» **EXERCISE BRIEF**:
Reproduce the forum thread about a Vermont home check word for word, between "## Qyn (Jan" and "(Apr 23, 2006)", inclusive.

» **SOURCE PASSAGE**:
********

# Homecheck needed in Vermont..



## Myamom (Oct 10, 2005)

Do we have any forum members in Vermont? Or does anyone know of a good rescue in Vermont I could contact to get a homecheck done? 
Thanks!!


----------



## Kaitadog (Jun 20, 2006)

I'll ask around with some GSRNE members. Maybe there is someone up there, or at least I can get a recommendation on a rescue.


----------



## Myamom (Oct 10, 2005)

THANK YOU!


----------



## Lisa40 (Jan 10, 2006)

Where in Vermont is the home check needed?

Lisa


----------



## Myamom (Oct 10, 2005)

I sent you a pm...thanks!


----------



## Lisa40 (Jan 10, 2006)

Myamom,

your pm is full. The home is located about 50 miles north of me. This summer I had to make that drive a couple of times to bring my son to basketball camp. I am an approved GSD foster home if that matters. I would be happy to help if you need me. 

Lisa


----------



## Myamom (Oct 10, 2005)

Oh my gosh...that is so excellent...thank you so much!!!!!! 
As this is an adoption from a very high kill shelter...the dog is on the kill list...this will probably need to happen soon. I will keep you posted as to the status of this adoption. 

Again...THANK YOU!


----------



## Qyn (Jan 28, 2005)

Doesn't GDSDAD live in Vermont? Maybe he can also give you some other contacts as well - never hurts to have as many as you can get.


----------



## 3dogcrew (Apr 23, 2006)

I also live in Vermont, so if there is anything I can do.


----------

********

» **ENTRIES SHOWN**:

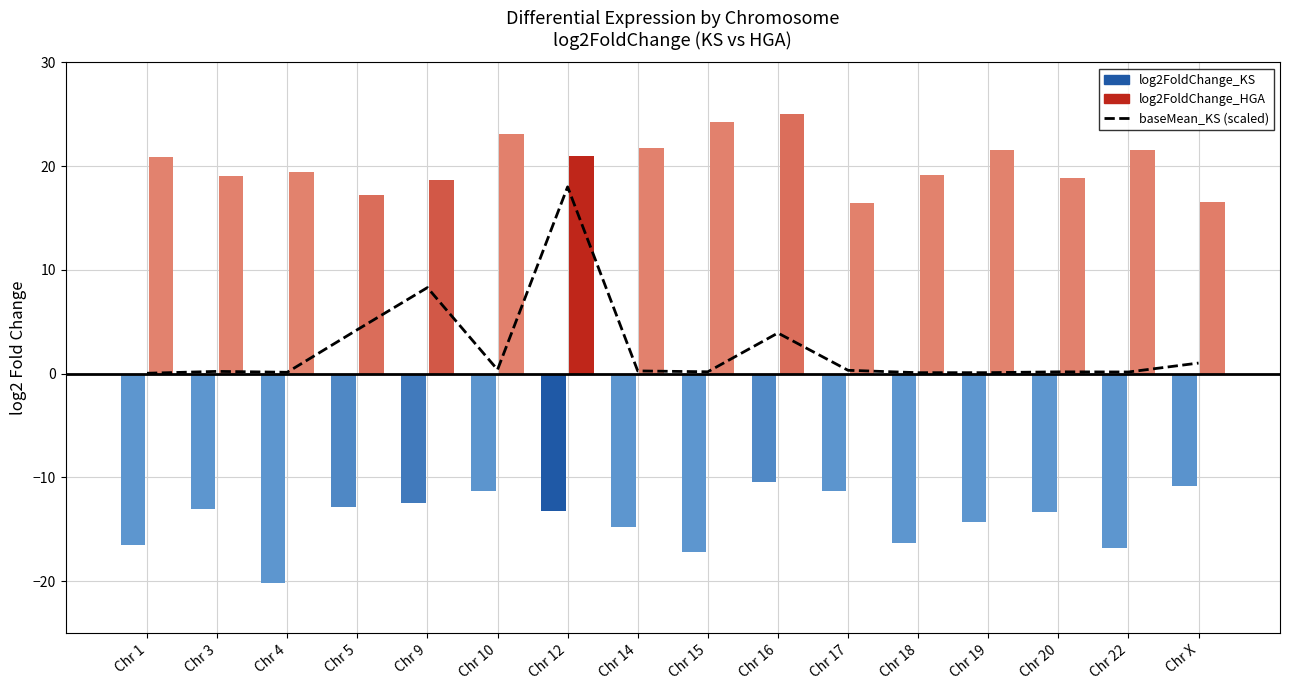

The value at Chr 4 is 0.1. True or false?

True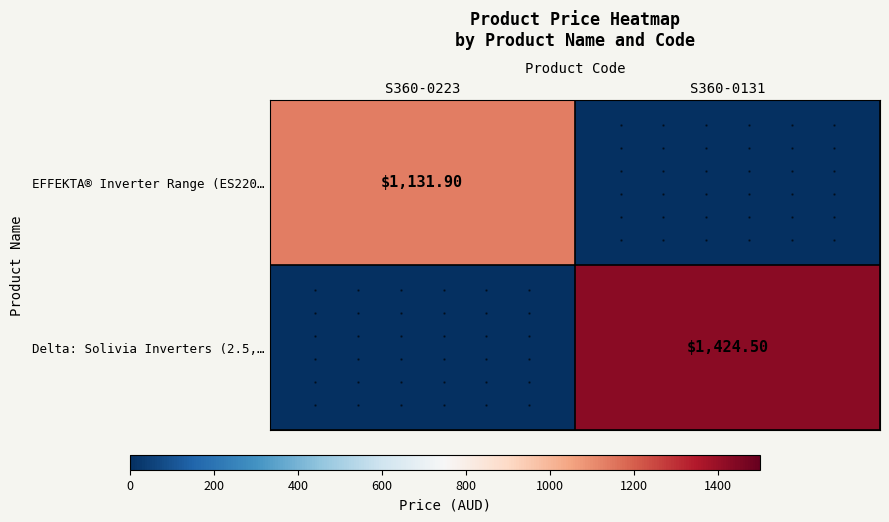

At how many categories does at least one series exceed 1382?

1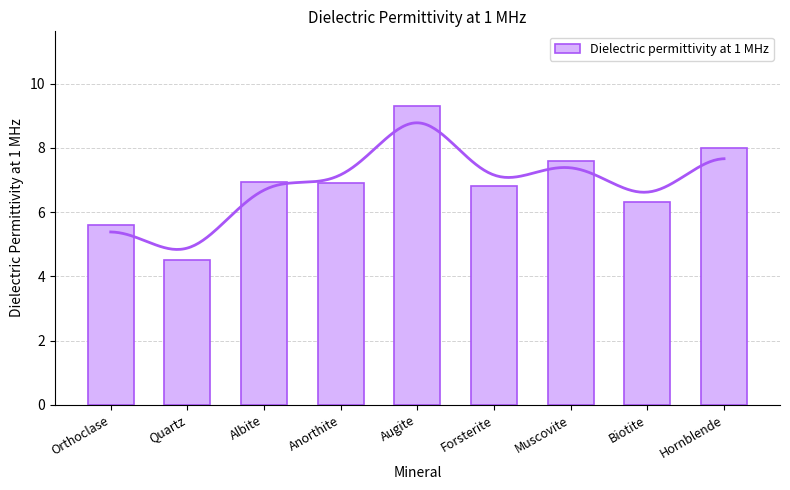

True or false: the data shows 3.0 at Quartz.

False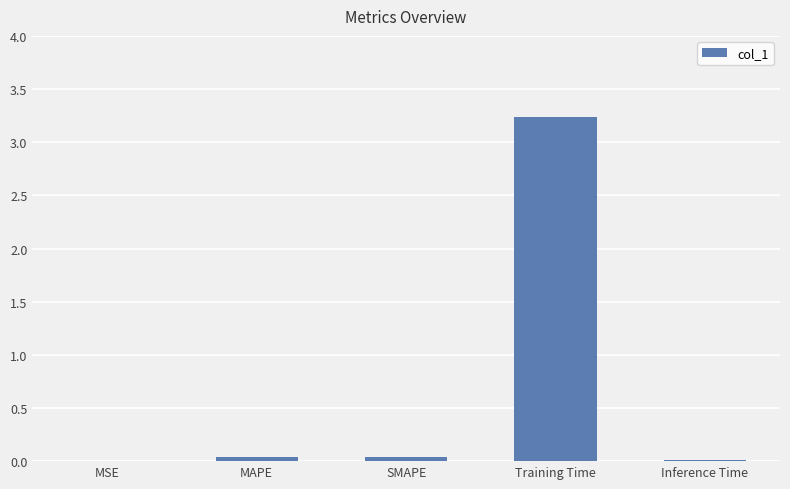

What is the sum of all values?

3.3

********

» **ANSWER BELOW**:
## Qyn (Jan 28, 2005)

Doesn't GDSDAD live in Vermont? Maybe he can also give you some other contacts as well - never hurts to have as many as you can get.


----------



## 3dogcrew (Apr 23, 2006)